Tumor-induced osteomalacia: a case report
Arquivos Brasileiros de Endocrinologia & Metabologia, 2009
Tumor-induced osteomalacia (TIO) is a rare paraneoplasic syndrome with overproduction of fibroblast growth factor 23 as a phosphaturic agent, leading to chronic hyperphosphaturia and hypophosphatemia, associated with inappropriately normal or low levels of 1,25-dihydroxyvitamin D. Diagnosis of this disease is often challenging.
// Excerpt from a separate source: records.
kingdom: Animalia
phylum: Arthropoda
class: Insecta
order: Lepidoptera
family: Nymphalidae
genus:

The following case report described a middle-aged man with symptoms of bone pain and severe muscle weakness, who was found to have TIO. The tumor responsible for the symptoms was localized on his thigh and its resection resulted in normalization of blood chemistry and complaints. Subsequent microscopic examination revealed a phosphaturic mesenchymal tumor, mixed connective tissue type. The authors reinforce the importance of recognition of this disease, as severe disability and even death can be avoided with the surgical removal of the causative tumor.